▸ **Goal of the exercise**:
Each entry should be returned exactly as written, with no pictures carried over.

[Dataset items]
>>>>>

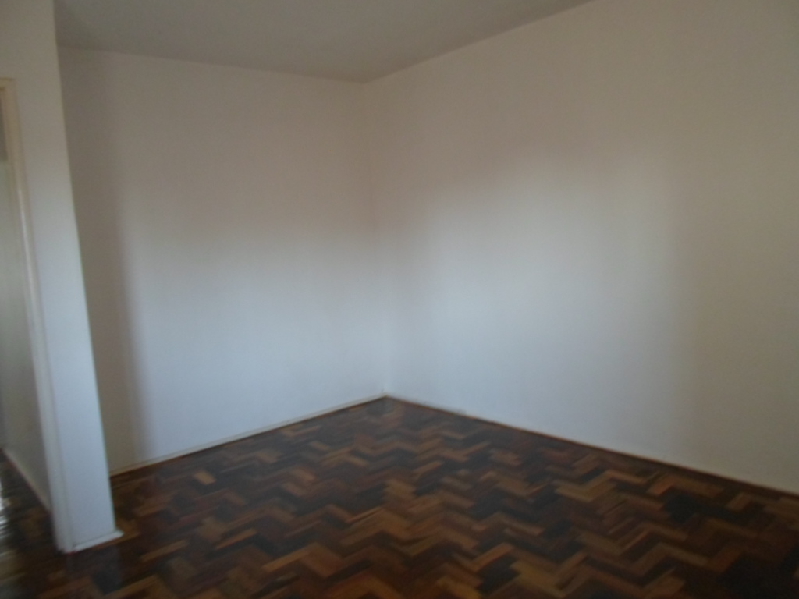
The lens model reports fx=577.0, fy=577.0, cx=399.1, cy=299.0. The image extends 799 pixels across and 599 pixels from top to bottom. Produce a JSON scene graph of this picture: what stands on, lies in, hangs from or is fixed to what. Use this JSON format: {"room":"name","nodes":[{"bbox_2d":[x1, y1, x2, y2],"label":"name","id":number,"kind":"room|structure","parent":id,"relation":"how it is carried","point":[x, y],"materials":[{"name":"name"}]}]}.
{"room":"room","nodes":[
{"label":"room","id":0,"kind":"room"},
{"bbox_2d":[0,135,48,508],"label":"hallway wall","id":1,"kind":"structure","parent":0,"point":[30,457],"materials":[{"name":"white paint"}]},
{"bbox_2d":[4,445,49,511],"label":"baseboard","id":2,"kind":"structure","parent":1,"relation":"attached to","point":[17,465],"materials":[{"name":"white paint"}]},
{"bbox_2d":[0,0,117,553],"label":"left wall","id":3,"kind":"structure","parent":0,"point":[110,517],"materials":[{"name":"white paint"}]},
{"bbox_2d":[0,77,72,553],"label":"door frame","id":4,"kind":"structure","parent":3,"relation":"in","point":[7,84],"materials":[{"name":"white paint"}]},
{"bbox_2d":[70,528,121,551],"label":"baseboard","id":5,"kind":"structure","parent":3,"relation":"attached to","point":[100,539],"materials":[{"name":"white paint"}]},
{"bbox_2d":[54,47,384,471],"label":"back wall","id":6,"kind":"structure","parent":0,"point":[305,86],"materials":[{"name":"white paint"}]},
{"bbox_2d":[107,393,385,474],"label":"baseboard","id":7,"kind":"structure","parent":6,"relation":"attached to","point":[182,453],"materials":[{"name":"white paint"}]},
{"bbox_2d":[53,0,591,82],"label":"ceiling","id":8,"kind":"structure","parent":0,"point":[417,54],"materials":[{"name":"white paint"}]},
{"bbox_2d":[0,396,798,598],"label":"parquet floor","id":9,"kind":"structure","parent":0,"point":[298,443],"materials":[{"name":"brown wood"}]},
{"bbox_2d":[366,0,798,493],"label":"right wall","id":10,"kind":"structure","parent":0,"point":[507,130],"materials":[{"name":"white paint"}]},
{"bbox_2d":[386,392,798,495],"label":"baseboard","id":11,"kind":"structure","parent":10,"relation":"attached to","point":[430,405],"materials":[{"name":"white"}]}
]}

<<<<<

▸ **Task response**:
The lens model reports fx=577.0, fy=577.0, cx=399.1, cy=299.0. The image extends 799 pixels across and 599 pixels from top to bottom. Produce a JSON scene graph of this picture: what stands on, lies in, hangs from or is fixed to what. Use this JSON format: {"room":"name","nodes":[{"bbox_2d":[x1, y1, x2, y2],"label":"name","id":number,"kind":"room|structure","parent":id,"relation":"how it is carried","point":[x, y],"materials":[{"name":"name"}]}]}.
{"room":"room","nodes":[
{"label":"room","id":0,"kind":"room"},
{"bbox_2d":[0,135,48,508],"label":"hallway wall","id":1,"kind":"structure","parent":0,"point":[30,457],"materials":[{"name":"white paint"}]},
{"bbox_2d":[4,445,49,511],"label":"baseboard","id":2,"kind":"structure","parent":1,"relation":"attached to","point":[17,465],"materials":[{"name":"white paint"}]},
{"bbox_2d":[0,0,117,553],"label":"left wall","id":3,"kind":"structure","parent":0,"point":[110,517],"materials":[{"name":"white paint"}]},
{"bbox_2d":[0,77,72,553],"label":"door frame","id":4,"kind":"structure","parent":3,"relation":"in","point":[7,84],"materials":[{"name":"white paint"}]},
{"bbox_2d":[70,528,121,551],"label":"baseboard","id":5,"kind":"structure","parent":3,"relation":"attached to","point":[100,539],"materials":[{"name":"white paint"}]},
{"bbox_2d":[54,47,384,471],"label":"back wall","id":6,"kind":"structure","parent":0,"point":[305,86],"materials":[{"name":"white paint"}]},
{"bbox_2d":[107,393,385,474],"label":"baseboard","id":7,"kind":"structure","parent":6,"relation":"attached to","point":[182,453],"materials":[{"name":"white paint"}]},
{"bbox_2d":[53,0,591,82],"label":"ceiling","id":8,"kind":"structure","parent":0,"point":[417,54],"materials":[{"name":"white paint"}]},
{"bbox_2d":[0,396,798,598],"label":"parquet floor","id":9,"kind":"structure","parent":0,"point":[298,443],"materials":[{"name":"brown wood"}]},
{"bbox_2d":[366,0,798,493],"label":"right wall","id":10,"kind":"structure","parent":0,"point":[507,130],"materials":[{"name":"white paint"}]},
{"bbox_2d":[386,392,798,495],"label":"baseboard","id":11,"kind":"structure","parent":10,"relation":"attached to","point":[430,405],"materials":[{"name":"white"}]}
]}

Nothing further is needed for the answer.